▶ Work task
For the data below, report how many lines include the word "Left", and write nothing else.

▶ Provided data

********************

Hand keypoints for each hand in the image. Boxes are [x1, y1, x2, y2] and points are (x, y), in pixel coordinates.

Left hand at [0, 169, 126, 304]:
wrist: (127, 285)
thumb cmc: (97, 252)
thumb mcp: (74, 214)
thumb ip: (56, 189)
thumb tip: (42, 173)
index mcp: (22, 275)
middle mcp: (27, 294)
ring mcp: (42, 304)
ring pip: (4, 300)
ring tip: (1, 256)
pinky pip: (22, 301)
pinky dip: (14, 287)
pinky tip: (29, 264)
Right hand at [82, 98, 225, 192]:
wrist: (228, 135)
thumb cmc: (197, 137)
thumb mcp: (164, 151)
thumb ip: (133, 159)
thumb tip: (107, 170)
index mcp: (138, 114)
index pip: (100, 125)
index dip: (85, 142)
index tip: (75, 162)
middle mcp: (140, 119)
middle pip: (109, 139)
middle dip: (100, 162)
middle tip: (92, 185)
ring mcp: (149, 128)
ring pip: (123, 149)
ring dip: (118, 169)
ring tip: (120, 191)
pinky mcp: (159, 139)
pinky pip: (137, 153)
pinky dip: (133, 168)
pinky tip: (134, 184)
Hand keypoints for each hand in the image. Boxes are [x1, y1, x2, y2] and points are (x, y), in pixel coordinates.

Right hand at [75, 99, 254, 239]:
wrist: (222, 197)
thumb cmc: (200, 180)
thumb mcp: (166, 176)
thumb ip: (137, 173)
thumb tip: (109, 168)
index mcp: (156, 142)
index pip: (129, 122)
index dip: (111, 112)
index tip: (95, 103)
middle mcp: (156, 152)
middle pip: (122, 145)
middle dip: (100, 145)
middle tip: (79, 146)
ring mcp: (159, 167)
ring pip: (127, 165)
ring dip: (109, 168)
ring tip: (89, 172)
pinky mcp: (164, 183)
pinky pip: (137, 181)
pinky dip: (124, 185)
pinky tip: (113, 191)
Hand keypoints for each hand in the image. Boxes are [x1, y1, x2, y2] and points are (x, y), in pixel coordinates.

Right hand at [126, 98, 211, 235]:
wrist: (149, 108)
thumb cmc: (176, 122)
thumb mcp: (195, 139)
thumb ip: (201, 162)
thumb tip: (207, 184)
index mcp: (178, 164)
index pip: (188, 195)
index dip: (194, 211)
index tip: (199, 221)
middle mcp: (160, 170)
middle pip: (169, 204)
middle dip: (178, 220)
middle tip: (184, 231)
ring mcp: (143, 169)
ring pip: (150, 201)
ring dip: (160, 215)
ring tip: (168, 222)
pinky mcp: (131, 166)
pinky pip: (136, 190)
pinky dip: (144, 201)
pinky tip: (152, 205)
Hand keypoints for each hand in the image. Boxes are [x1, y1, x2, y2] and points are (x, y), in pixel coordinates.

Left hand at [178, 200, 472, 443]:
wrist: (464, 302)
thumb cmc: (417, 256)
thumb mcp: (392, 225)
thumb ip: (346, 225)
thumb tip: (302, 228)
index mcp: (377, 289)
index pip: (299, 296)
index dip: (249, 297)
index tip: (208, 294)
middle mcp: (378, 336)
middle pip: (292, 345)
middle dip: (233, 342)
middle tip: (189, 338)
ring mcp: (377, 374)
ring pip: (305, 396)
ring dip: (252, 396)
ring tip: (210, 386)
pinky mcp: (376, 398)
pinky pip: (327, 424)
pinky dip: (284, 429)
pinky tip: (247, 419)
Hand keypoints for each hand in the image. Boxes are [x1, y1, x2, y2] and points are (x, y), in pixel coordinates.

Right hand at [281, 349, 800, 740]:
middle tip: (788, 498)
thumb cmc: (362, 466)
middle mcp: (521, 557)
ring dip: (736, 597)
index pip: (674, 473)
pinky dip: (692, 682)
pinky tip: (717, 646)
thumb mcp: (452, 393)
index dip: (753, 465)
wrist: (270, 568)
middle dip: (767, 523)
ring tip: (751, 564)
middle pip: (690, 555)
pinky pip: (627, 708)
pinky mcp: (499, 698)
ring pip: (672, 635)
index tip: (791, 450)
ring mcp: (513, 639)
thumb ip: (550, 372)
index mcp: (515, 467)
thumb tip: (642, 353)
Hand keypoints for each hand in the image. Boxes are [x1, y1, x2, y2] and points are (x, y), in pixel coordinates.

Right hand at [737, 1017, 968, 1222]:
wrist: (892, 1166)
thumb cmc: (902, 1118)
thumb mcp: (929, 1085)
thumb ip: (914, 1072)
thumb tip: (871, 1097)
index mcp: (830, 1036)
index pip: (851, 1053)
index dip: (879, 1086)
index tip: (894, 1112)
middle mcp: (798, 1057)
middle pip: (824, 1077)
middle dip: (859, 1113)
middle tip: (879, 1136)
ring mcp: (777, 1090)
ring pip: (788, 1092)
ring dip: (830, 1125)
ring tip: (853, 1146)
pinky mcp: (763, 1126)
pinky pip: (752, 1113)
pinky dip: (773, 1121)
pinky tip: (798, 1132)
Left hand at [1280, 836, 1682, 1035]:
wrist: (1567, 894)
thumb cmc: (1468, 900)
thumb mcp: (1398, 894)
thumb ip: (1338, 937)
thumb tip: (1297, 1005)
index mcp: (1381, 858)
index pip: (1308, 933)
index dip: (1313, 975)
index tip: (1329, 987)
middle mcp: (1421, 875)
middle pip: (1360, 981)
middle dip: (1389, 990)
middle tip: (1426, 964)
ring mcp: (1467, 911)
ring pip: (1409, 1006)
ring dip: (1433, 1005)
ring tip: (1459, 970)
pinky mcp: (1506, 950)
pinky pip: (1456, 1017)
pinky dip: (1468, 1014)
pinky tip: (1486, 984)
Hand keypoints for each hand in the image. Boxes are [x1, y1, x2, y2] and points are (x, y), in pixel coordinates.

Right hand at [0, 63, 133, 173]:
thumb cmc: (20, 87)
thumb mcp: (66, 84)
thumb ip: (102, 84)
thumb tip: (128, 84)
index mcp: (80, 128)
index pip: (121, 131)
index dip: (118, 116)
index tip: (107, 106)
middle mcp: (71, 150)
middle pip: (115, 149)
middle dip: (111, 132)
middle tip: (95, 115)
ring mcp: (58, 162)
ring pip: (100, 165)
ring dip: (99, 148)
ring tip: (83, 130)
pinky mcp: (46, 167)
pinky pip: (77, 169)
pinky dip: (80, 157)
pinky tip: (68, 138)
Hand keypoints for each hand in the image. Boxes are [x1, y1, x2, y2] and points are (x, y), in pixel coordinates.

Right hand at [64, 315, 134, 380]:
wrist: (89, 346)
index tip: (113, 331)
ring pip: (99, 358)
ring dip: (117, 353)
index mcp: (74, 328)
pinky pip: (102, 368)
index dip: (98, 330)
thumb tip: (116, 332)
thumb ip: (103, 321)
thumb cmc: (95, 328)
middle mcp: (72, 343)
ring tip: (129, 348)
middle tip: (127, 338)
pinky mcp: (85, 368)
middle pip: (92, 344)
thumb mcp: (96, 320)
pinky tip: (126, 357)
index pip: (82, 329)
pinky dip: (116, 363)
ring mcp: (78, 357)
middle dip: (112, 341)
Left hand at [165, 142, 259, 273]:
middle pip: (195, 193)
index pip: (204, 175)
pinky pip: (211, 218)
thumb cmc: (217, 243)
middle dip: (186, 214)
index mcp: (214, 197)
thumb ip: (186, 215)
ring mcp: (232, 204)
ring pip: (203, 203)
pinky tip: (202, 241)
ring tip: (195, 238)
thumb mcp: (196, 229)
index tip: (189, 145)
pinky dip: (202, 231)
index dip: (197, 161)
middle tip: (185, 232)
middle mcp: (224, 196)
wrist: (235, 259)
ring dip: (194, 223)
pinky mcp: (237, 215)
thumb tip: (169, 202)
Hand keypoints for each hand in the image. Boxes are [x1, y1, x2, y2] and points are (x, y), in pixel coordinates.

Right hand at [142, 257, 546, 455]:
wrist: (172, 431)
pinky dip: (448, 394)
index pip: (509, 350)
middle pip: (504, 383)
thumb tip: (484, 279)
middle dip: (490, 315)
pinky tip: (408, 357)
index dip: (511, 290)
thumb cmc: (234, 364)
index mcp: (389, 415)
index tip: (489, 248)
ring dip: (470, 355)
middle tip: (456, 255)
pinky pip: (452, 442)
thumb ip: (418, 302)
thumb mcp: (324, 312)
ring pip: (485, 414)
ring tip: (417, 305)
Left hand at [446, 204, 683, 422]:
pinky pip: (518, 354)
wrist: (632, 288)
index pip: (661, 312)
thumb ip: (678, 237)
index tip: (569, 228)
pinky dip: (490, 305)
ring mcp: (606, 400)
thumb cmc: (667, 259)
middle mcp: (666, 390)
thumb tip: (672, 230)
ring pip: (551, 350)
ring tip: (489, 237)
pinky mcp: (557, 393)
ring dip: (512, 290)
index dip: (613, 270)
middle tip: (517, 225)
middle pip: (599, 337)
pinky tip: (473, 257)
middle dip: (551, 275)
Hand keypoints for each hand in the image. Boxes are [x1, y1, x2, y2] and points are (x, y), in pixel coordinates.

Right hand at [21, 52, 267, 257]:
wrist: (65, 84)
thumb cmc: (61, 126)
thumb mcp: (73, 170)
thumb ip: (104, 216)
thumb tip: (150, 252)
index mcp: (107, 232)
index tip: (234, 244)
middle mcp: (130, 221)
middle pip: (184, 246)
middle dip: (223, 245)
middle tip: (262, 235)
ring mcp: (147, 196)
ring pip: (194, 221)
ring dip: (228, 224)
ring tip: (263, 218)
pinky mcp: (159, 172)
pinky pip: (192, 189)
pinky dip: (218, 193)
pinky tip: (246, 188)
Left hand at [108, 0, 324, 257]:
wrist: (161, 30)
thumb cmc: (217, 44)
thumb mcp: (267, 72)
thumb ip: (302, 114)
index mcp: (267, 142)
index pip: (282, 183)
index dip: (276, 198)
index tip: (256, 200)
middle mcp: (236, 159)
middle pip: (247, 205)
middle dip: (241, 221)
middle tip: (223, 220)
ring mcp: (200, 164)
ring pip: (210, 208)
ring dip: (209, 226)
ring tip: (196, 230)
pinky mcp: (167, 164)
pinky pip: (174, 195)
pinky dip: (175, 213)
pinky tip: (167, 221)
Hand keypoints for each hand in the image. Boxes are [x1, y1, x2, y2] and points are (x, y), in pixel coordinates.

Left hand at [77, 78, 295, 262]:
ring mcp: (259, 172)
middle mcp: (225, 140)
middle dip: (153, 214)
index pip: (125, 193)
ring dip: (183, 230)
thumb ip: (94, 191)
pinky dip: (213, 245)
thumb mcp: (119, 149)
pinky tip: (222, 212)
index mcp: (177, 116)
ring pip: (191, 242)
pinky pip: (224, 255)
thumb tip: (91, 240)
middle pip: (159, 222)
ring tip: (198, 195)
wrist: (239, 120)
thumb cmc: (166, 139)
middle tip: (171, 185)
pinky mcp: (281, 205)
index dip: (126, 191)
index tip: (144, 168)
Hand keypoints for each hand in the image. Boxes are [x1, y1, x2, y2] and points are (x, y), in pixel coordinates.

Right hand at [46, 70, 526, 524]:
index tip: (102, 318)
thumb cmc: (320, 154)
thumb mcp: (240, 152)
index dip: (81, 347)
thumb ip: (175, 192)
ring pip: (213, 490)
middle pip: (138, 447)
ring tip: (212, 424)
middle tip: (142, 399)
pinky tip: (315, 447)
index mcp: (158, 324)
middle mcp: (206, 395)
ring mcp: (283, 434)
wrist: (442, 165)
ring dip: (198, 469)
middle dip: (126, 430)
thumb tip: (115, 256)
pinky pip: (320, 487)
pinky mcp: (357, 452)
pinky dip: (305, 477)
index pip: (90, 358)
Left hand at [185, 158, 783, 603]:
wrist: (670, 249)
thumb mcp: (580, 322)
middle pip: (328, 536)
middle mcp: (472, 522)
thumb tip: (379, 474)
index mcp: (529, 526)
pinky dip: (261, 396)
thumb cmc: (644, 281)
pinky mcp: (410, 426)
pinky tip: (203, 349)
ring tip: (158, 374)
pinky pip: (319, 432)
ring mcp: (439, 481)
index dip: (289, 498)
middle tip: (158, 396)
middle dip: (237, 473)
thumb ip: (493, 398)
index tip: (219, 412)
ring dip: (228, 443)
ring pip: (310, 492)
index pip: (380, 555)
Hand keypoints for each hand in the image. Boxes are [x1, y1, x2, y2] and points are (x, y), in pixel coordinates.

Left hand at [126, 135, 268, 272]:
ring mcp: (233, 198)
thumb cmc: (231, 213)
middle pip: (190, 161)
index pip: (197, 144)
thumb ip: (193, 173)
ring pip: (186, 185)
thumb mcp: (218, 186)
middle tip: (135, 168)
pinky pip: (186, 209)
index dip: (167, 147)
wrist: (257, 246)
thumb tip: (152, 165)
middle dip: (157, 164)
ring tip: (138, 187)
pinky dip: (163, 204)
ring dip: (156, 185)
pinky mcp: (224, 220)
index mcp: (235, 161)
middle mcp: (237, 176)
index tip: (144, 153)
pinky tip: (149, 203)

********************

▶ Written response
9